Lucent Law Department

In recent years the Lucent law department has created a formal program to capture, share, and re-use know-how across the department. At the PLC Conference on Legal Intranets in London in Feburary 2000, Lucent lawyers W. Preston Granbery and Joost Wiebenga presented a paper reviewing this project. At the time, Mr. Granbery, a senior Corporate Counsel today, served in a role similar to a CKO. One element of Lucent’s program was to create “Communities of Practice… small self-directed teams of lawyers… given substantive responsibility within a well-defined subject matter area.” They are charged with discovering and sharing best practices and knowledge within their substantive domain.
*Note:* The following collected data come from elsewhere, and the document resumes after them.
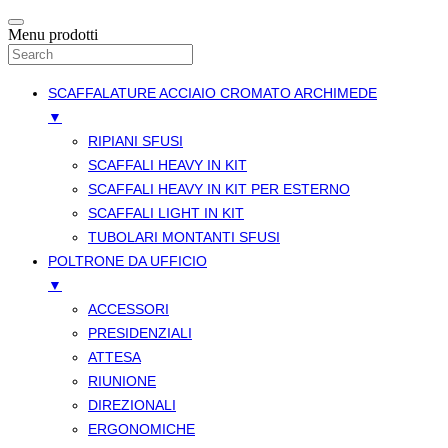
Menu prodotti
SCAFFALATURE ACCIAIO CROMATO ARCHIMEDE
▼
RIPIANI SFUSI
SCAFFALI HEAVY IN KIT
SCAFFALI HEAVY IN KIT PER ESTERNO
SCAFFALI LIGHT IN KIT
TUBOLARI MONTANTI SFUSI
POLTRONE DA UFFICIO
▼
ACCESSORI
PRESIDENZIALI
ATTESA
RIUNIONE
DIREZIONALI
ERGONOMICHE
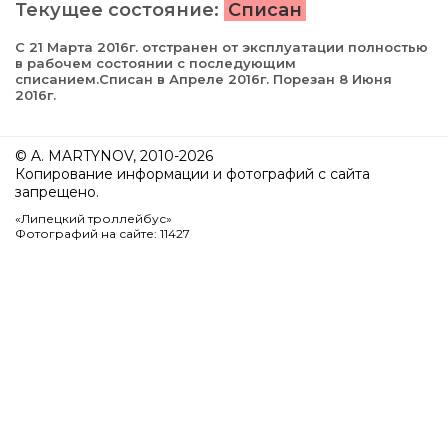
Текущее состояние:
Списан
С 21 Марта 2016г. отстранен от эксплуатации полностью
в рабочем состоянии с последующим
списанием.Списан в Апреле 2016г. Порезан 8 Июня
2016г.
© A. MARTYNOV, 2010-2026
Копирование информации и фотографий с сайта
запрещено.
«Липецкий троллейбус»
Фотографий на сайте: 11427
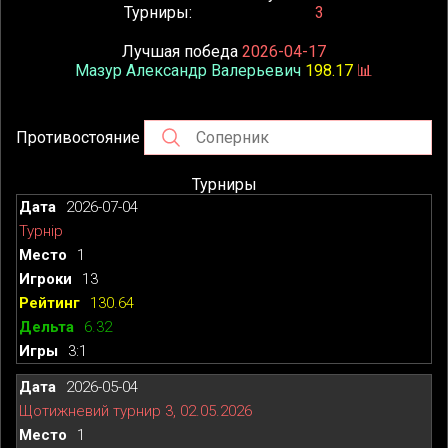
Турниры
3
Лучшая победа
2026-04-17
Мазур Александр Валерьевич
198.17
📊
Противостояние
Турниры
2026-07-04
Турнір
1
13
130.64
6.32
3:1
2026-05-04
Щотижневий турнир 3, 02.05.2026
1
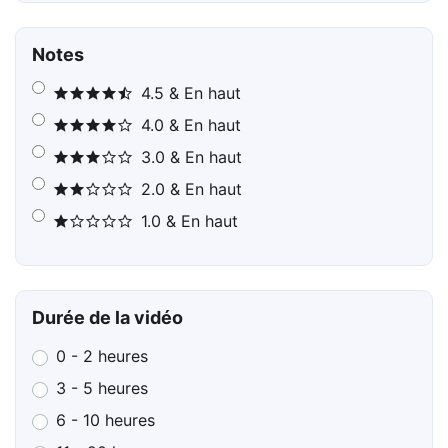
Notes
4.5 & En haut
4.0 & En haut
3.0 & En haut
2.0 & En haut
1.0 & En haut
Durée de la vidéo
0 - 2 heures
3 - 5 heures
6 - 10 heures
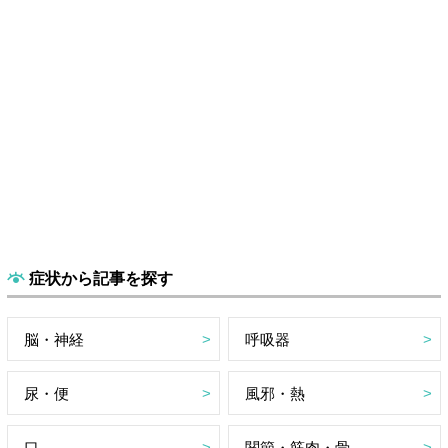
症状から記事を探す
脳・神経
呼吸器
尿・便
風邪・熱
口
関節・筋肉・骨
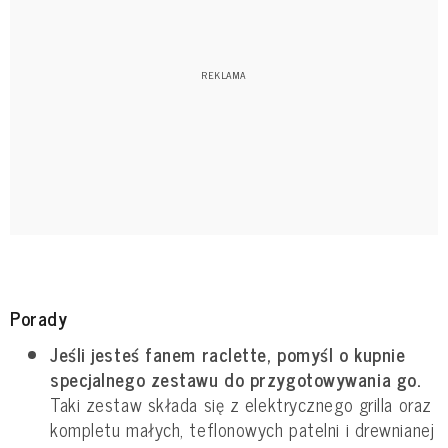
Porady
Jeśli jesteś fanem raclette, pomyśl o kupnie
specjalnego zestawu do przygotowywania go.
Taki zestaw składa się z elektrycznego grilla oraz
kompletu małych, teflonowych patelni i drewnianej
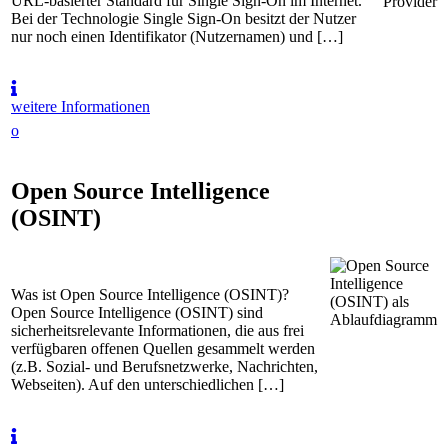
URL-basierter Standard für Single Sign-On im Internet.
Bei der Technologie Single Sign-On besitzt der Nutzer
nur noch einen Identifikator (Nutzernamen) und […]
weitere Informationen
o
Open Source Intelligence
(OSINT)
Was ist Open Source Intelligence (OSINT)?
Open Source Intelligence (OSINT) sind
sicherheitsrelevante Informationen, die aus frei
verfügbaren offenen Quellen gesammelt werden
(z.B. Sozial- und Berufsnetzwerke, Nachrichten,
Webseiten). Auf den unterschiedlichen […]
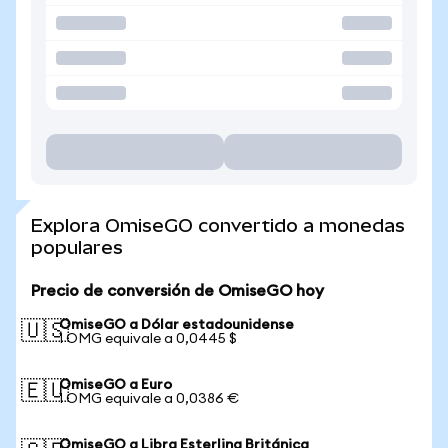
Explora OmiseGO convertido a monedas
populares
Precio de conversión de OmiseGO hoy
OmiseGO a Dólar estadounidense
🇺🇸
1 OMG equivale a 0,0445 $
OmiseGO a Euro
🇪🇺
1 OMG equivale a 0,0386 €
OmiseGO a Libra Esterlina Británica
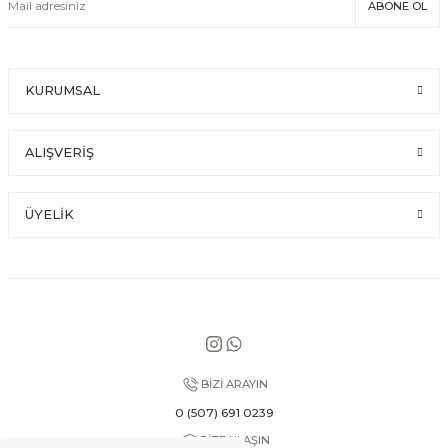
ABONE OL
KURUMSAL
ALIŞVERİŞ
ÜYELİK
BİZİ ARAYIN
0 (507) 691 0239
BİZE ULAŞIN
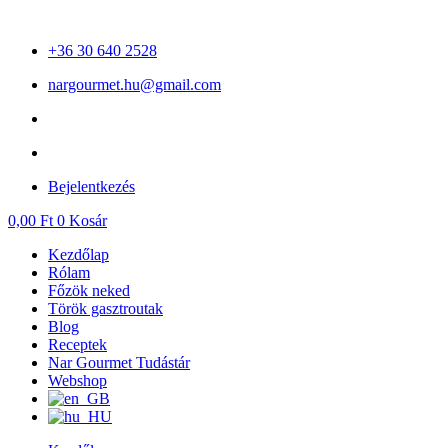
Ugrás
a
+36 30 640 2528
tartalomhoz
nargourmet.hu@gmail.com
Bejelentkezés
0,00
Ft
0
Kosár
Kezdőlap
Rólam
Főzök neked
Török gasztroutak
Blog
Receptek
Nar Gourmet Tudástár
Webshop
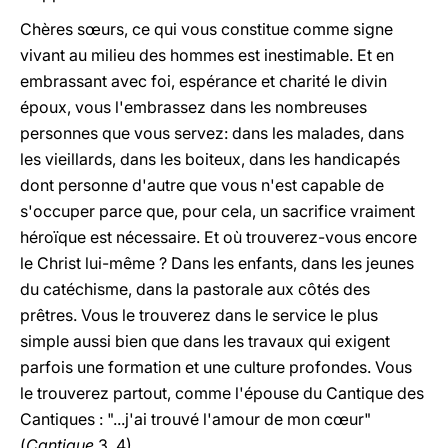
Chères sœurs, ce qui vous constitue comme
signe
vivant
au milieu des hommes est inestimable. Et en
embrassant avec foi, espérance et charité le divin
époux, vous l'embrassez dans les nombreuses
personnes que vous servez: dans les malades, dans
les vieillards, dans les boiteux, dans les handicapés
dont personne d'autre que vous n'est capable de
s'occuper parce que, pour cela, un sacrifice vraiment
héroïque est nécessaire. Et où trouverez-vous encore
le Christ lui-même ? Dans les enfants, dans les jeunes
du catéchisme, dans la pastorale aux côtés des
prêtres. Vous le trouverez dans le service le plus
simple aussi bien que dans les travaux qui exigent
parfois une formation et une culture profondes. Vous
le trouverez partout, comme l'épouse du Cantique des
Cantiques : "...j'ai trouvé l'amour de mon cœur"
(
Cantique
3, 4).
Lucent found that “if you put lawyers in an environment where their job is to share knowledge within a narrow subject area, they are infected with a culture of knowledge sharing which spreads to everything they do.” Another element of the program is an Electronic Forms Book, “which contains form documents for a large percentage of what the Lucent lawyers do in their day-to-day practice, forms that reflect Lucent’s position and the latest learnings from Lucent’s experiences.” Lucent has invested significantly in these and related initiatives. Lucent found that “[t]he time saved in the use of the electronic forms book alone justifies the costs incurred, and that is not even counting the value to the clients of the increased responsiveness and consistent quality of the legal services they receive.”

A Leading Consultant to Law Firms

Marc Lauritsen, a lawyer and president of Harvard, Mass.-based Capstone Practice Systems, has been building and writing about document assembly, expert systems, and other “legal knowledge systems” for over 15 years. He has seen many firms achieve significant productivity gains by consolidating some of the explicit and tacit knowledge of a practice group into intelligent applications. “Some of our clients have found that processes previously requiring a person-day or two can be accomplished with equal or greater quality in an hour or less. Systematizing the routine aspects of legal work often yields surprising improvements both in efficiency and job satisfaction.” As for the economics, Lauritsen reports that some firms felt market pressure to reduce costs to keep existing clients while others were able to make a good return on investment through fixed fees or other innovative arrangements. But success is not guaranteed. “It’s key to pay attention not only to technical concerns but also to the cultural and organizational issues. Screw up on either side and you will not achieve the benefits.”

Getting Started

A new CKO should start with a few simple steps:

  1. Develop a list of priorities in consultation with practice heads and other influential lawyers. This is a process of both gathering information and beginning to sell new ideas. This is also a good time to begin the process of developing metrics.
  2. Establish an initial organizational structure and assess available resources. This requires reviewing the reporting relationships in and staffing of Information Technology, Library, Marketing, Records Management, and other departments that help manage information. The CKO should work with firm management and the Human Resources department to execute changes if necessary. With this assessment in hand, the CKO can begin the process to win approval for additional resources (e.g., staff, software, consulting, or database services).
  3. Achieve visible successes, particularly the rollout of at least some new Web-based tools. In most firms, there is a fair bit of “low hanging fruit,” that is, new information services that can be quickly executed. Making some short-term changes that are valuable to lawyers is essential to gain institutional credibility and support.
  4. Simultaneously with the above, develop a mid-range and long-term plan and start gaining support for it from the partnership.